In the last month, we released several new features, including support for extracting from image documents (PNG and JPEG), a powerful new column-recognition capacity in our Sections feature, the ability to add your own custom data types, and more.
You can now use the Sensible API to extract data from PNG and JPEG images of documents, not just PDFs. Sensible OCRs photos of documents and then processes them exactly as it would other documents.
We added power and flexibility to sections with the ability to recognize columns in a section ("vertical sections"). This allows you to extract from a wide variety of complex table-like and column-like layouts, including tables nested in tables, table grids, and tables with both row labels and column labels.
In order to extract repeated tables in vertical sections, we also added the ability to define relative coordinates in the Text Table method with the new Columns Relative To Anchor parameter.
You're no longer limited by the types that Sensible defines; you can define your own custom type using regular expressions, for example for invoice numbers or time durations.
You can now view each extraction in a portfolio separately in the extraction list in the Sensible app by clicking the extraction and navigating to each separate PDF in the portfolio.
In the SenseML editor, the right pane now displays additional tabs so you can view not just the extraction, but also any validation messages or errors:
Scanned documents can have off-white, mottled backgrounds.
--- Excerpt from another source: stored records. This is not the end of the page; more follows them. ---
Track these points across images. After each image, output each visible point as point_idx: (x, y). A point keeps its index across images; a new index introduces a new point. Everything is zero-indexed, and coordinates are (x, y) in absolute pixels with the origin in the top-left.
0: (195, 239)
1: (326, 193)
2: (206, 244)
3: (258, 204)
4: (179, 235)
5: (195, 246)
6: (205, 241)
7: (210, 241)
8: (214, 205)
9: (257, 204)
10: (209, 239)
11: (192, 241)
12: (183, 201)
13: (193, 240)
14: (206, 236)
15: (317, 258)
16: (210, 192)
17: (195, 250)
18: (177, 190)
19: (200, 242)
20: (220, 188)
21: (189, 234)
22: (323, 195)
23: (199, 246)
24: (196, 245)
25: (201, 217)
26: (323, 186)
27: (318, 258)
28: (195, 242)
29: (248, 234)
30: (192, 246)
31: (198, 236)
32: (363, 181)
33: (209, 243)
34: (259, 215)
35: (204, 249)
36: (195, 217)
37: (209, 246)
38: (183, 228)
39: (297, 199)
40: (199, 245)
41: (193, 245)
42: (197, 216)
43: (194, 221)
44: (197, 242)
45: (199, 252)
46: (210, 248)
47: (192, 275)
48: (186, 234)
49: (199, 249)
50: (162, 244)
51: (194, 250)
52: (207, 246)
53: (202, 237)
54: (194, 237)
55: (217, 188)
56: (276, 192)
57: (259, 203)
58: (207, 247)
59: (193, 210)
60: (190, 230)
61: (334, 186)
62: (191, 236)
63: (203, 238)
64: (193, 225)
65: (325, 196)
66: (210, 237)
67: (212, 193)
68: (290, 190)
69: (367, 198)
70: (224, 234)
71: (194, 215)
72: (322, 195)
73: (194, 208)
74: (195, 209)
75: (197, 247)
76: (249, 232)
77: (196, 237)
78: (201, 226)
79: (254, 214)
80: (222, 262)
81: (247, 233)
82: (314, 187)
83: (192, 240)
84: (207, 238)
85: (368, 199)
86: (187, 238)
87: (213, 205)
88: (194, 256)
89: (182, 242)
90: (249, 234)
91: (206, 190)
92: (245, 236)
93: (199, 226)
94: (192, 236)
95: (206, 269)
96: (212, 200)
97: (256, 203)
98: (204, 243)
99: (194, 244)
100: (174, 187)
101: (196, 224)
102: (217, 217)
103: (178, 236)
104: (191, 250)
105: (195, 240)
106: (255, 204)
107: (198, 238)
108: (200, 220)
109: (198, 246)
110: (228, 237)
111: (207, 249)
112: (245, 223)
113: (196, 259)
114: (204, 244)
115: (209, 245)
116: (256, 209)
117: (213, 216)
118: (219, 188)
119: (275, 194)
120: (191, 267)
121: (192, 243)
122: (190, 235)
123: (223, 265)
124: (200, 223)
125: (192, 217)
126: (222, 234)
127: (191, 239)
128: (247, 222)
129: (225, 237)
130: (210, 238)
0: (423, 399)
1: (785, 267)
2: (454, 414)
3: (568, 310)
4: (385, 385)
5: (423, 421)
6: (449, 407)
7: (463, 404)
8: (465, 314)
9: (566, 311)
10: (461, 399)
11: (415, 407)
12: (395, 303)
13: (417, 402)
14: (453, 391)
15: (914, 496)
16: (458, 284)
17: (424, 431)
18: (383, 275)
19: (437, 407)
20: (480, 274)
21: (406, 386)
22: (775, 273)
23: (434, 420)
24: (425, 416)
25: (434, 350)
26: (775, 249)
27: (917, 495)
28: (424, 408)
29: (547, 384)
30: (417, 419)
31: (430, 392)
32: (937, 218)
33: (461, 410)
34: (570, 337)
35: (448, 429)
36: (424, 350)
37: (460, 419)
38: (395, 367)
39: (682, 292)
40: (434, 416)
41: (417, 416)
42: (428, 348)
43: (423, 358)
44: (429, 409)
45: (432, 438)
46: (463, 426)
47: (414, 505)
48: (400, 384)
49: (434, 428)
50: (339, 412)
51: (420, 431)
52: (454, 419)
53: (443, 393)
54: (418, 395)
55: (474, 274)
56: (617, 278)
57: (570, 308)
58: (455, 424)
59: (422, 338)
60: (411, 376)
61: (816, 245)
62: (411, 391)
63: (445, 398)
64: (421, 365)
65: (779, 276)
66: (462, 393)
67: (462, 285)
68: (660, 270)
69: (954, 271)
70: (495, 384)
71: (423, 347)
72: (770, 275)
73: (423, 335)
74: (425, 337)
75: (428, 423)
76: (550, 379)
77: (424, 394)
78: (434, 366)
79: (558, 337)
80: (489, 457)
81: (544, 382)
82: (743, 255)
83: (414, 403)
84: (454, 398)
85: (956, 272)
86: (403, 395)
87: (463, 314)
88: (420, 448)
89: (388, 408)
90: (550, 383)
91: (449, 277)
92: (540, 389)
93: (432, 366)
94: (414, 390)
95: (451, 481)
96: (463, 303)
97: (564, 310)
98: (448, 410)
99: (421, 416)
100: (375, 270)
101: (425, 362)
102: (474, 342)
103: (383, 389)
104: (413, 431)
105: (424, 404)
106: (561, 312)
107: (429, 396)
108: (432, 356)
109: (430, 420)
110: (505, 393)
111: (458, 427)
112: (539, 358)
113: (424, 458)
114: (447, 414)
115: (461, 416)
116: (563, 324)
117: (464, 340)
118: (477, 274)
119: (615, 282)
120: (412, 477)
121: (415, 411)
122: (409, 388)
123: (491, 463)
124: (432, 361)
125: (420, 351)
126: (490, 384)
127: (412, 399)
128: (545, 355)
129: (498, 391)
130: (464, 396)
Sensible now automatically adjusts for such backgrounds when recognizing boxes and checkboxes.
With the new Paragraph method, we added document layout recognition to enable you to extract paragraphs from column or multi-page layouts.
You can now customize recognizing the Currency type with options for delimiting characters, currency characters, and decimal place, for example to recognize non-USA currencies.
You can now standardize capitalization for the output of the Name type.
We improved handling for multi-page fixed tables by removing headers that repeat on subsequent pages from the output.